• **SOBRE O EXERCÍCIO**: Copie do texto sobre a Petrobrás e o TCU o trecho que vai de "Ainda de acordo" até "empreendimentos da estatal.".

• **TEXTO FORNECIDO**:
=====
Ainda de acordo com o governo, em uma reunião realizada no dia 20 de janeiro de 2010, seis dias antes do veto presidencial, TCU, Casa Civil, Ministério de Minas e Energia e Petrobrás decidiram acompanhar a solução das irregularidades em "reuniões regulares que efetivamente ocorreram".

O governo alega ainda que no ano seguinte o Congresso retirou o embargo às obras e em 2013 o próprio TCU também deixou de recomendar a suspensão dos repasses para os quatro empreendimentos da estatal.

A Petrobrás não negou a acusação de obstrução à fiscalização. Segundo a assessoria da estatal, "Petrobrás e TCU estão em constante processo de entendimento".
=====
Registros de uma fonte de dados:

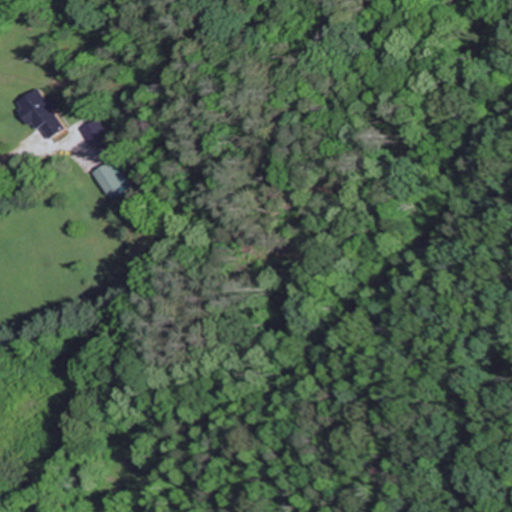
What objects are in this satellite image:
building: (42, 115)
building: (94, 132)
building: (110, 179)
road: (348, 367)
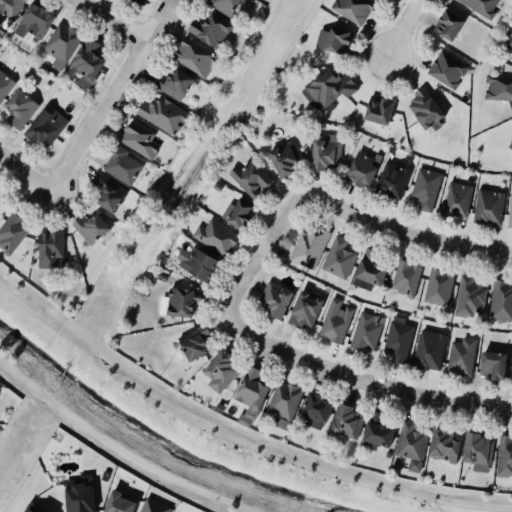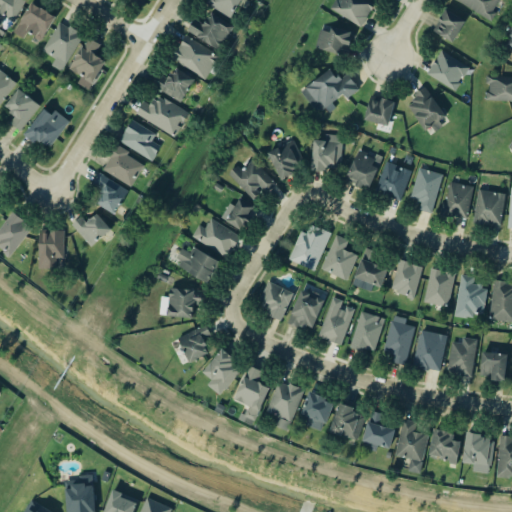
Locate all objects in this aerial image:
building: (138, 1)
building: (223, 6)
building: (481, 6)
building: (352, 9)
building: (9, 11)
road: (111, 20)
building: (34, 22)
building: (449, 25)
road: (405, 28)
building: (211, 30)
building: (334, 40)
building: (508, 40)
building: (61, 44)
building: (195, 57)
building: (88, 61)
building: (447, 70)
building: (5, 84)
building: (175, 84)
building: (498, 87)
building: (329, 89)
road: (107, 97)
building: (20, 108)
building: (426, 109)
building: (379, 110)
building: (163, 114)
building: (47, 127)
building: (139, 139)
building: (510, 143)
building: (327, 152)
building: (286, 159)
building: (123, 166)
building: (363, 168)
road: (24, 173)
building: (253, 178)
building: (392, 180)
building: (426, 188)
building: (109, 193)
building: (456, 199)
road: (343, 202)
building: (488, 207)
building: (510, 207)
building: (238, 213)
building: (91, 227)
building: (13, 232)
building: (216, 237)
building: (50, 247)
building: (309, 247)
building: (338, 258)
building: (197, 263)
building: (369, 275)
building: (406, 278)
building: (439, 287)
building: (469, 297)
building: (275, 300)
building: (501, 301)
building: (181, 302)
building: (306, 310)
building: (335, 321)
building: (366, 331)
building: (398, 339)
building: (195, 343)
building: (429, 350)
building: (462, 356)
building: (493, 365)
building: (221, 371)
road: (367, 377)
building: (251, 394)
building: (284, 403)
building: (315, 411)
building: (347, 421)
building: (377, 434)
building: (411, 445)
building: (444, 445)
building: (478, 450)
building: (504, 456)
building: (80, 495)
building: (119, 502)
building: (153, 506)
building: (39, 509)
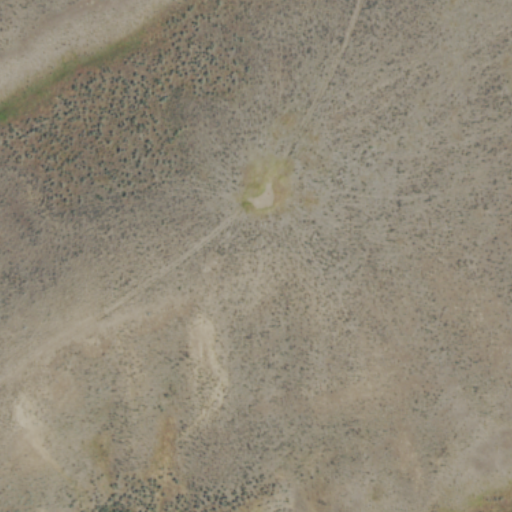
=====
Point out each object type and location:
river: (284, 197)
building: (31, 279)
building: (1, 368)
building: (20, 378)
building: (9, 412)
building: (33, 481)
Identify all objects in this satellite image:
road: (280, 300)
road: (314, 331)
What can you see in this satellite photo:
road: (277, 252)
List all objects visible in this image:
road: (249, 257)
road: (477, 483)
=====
• **RESPOSTA**:
Ainda de acordo com o governo, em uma reunião realizada no dia 20 de janeiro de 2010, seis dias antes do veto presidencial, TCU, Casa Civil, Ministério de Minas e Energia e Petrobrás decidiram acompanhar a solução das irregularidades em "reuniões regulares que efetivamente ocorreram".

O governo alega ainda que no ano seguinte o Congresso retirou o embargo às obras e em 2013 o próprio TCU também deixou de recomendar a suspensão dos repasses para os quatro empreendimentos da estatal.